Exercise
Reproduce only this range: the line holding "этой награды давно" through the last line of the data below, both included, exactly, with no pictures.

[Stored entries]
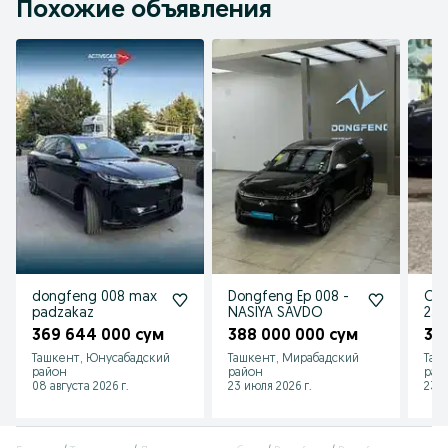
Похожие объявления
dongfeng 008 max
Dongfeng Ep 008 -
Cha
padzakaz
NASIYA SAVDO
230
369 644 000 сум
388 000 000 сум
34
Ташкент, Юнусабадский
Ташкент, Мирабадский
Таш
район
район
рай
08 августа 2026 г.
23 июля 2026 г.
23 и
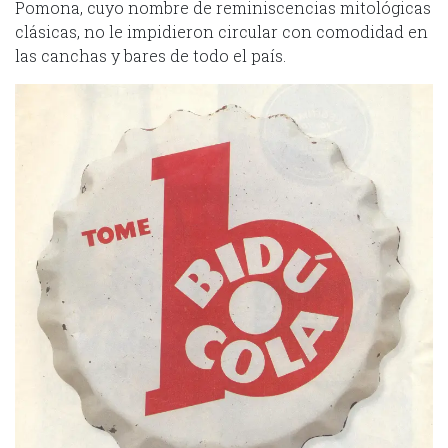
Pomona, cuyo nombre de reminiscencias mitológicas
clásicas, no le impidieron circular con comodidad en
las canchas y bares de todo el país.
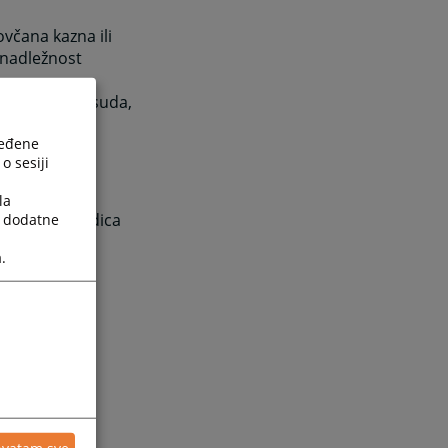
ovčana kazna ili
 nadležnost
ost osnovnog suda,
nost
ređene
o sesiji
 sa zakonom;
la
ravnih posljedica
a dodatne
.
adležnosti
hvatam sve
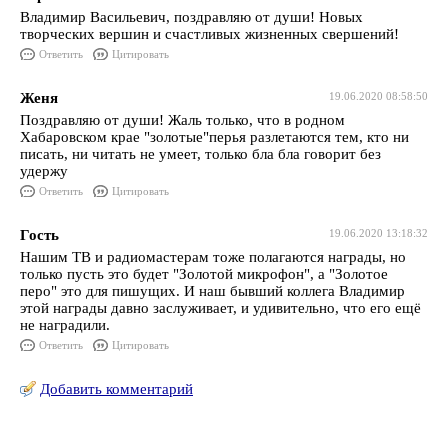
Владимир Васильевич, поздравляю от души! Новых
творческих вершин и счастливых жизненных свершений!
Ответить
Цитировать
Женя
19.06.2020 08:58:50
Поздравляю от души! Жаль только, что в родном
Хабаровском крае "золотые"перья разлетаются тем, кто ни
писать, ни читать не умеет, только бла бла говорит без
удержу
Ответить
Цитировать
Гость
19.06.2020 13:18:32
Нашим ТВ и радиомастерам тоже полагаются награды, но
только пусть это будет "Золотой микрофон", а "Золотое
перо" это для пишущих. И наш бывший коллега Владимир
этой награды давно заслуживает, и удивительно, что его ещё
не наградили.
Ответить
Цитировать
Добавить комментарий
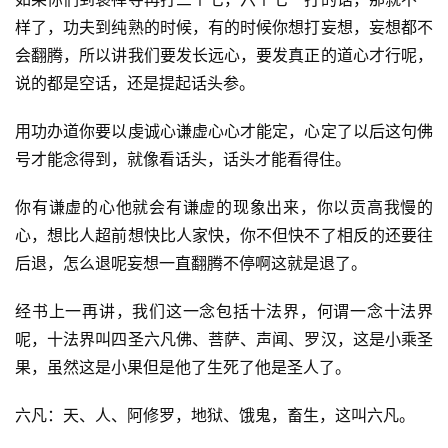
样了，功夫到纯熟的时候，有的时候你想打妄想，妄想都不
会翻腾，所以讲我们要发长远心，要发真正的道心才行呢，
说的都是空话，还是提起话头参。
用功办道你要以虔诚心谦虚心心才能定，心定了以后这句佛
号才能念得到，就像看话头，话头才能看得住。
你有谦虚的心他就会有谦虚的现象出来，你以贡高我慢的
心，想比人超前想快比人家快，你不但快不了相反的还要往
后退，怎么退呢妄想一直翻腾不停啊这就是退了。
经书上一再讲，我们这一念包括十法界，何谓一念十法界
呢，十法界叫四圣六凡佛、菩萨、声闻、罗汉，这是小乘圣
果，虽然这是小果但是他了生死了他是圣人了。
六凡：天、人、阿修罗，地狱、饿鬼，畜生，这叫六凡。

Solution for this problem
этой награды давно заслуживает, и удивительно, что его ещё
не наградили.
Ответить
Цитировать
Добавить комментарий
样了，功夫到纯熟的时候，有的时候你想打妄想，妄想都不
会翻腾，所以讲我们要发长远心，要发真正的道心才行呢，
说的都是空话，还是提起话头参。
用功办道你要以虔诚心谦虚心心才能定，心定了以后这句佛
号才能念得到，就像看话头，话头才能看得住。
你有谦虚的心他就会有谦虚的现象出来，你以贡高我慢的
心，想比人超前想快比人家快，你不但快不了相反的还要往
后退，怎么退呢妄想一直翻腾不停啊这就是退了。
经书上一再讲，我们这一念包括十法界，何谓一念十法界
呢，十法界叫四圣六凡佛、菩萨、声闻、罗汉，这是小乘圣
果，虽然这是小果但是他了生死了他是圣人了。
六凡：天、人、阿修罗，地狱、饿鬼，畜生，这叫六凡。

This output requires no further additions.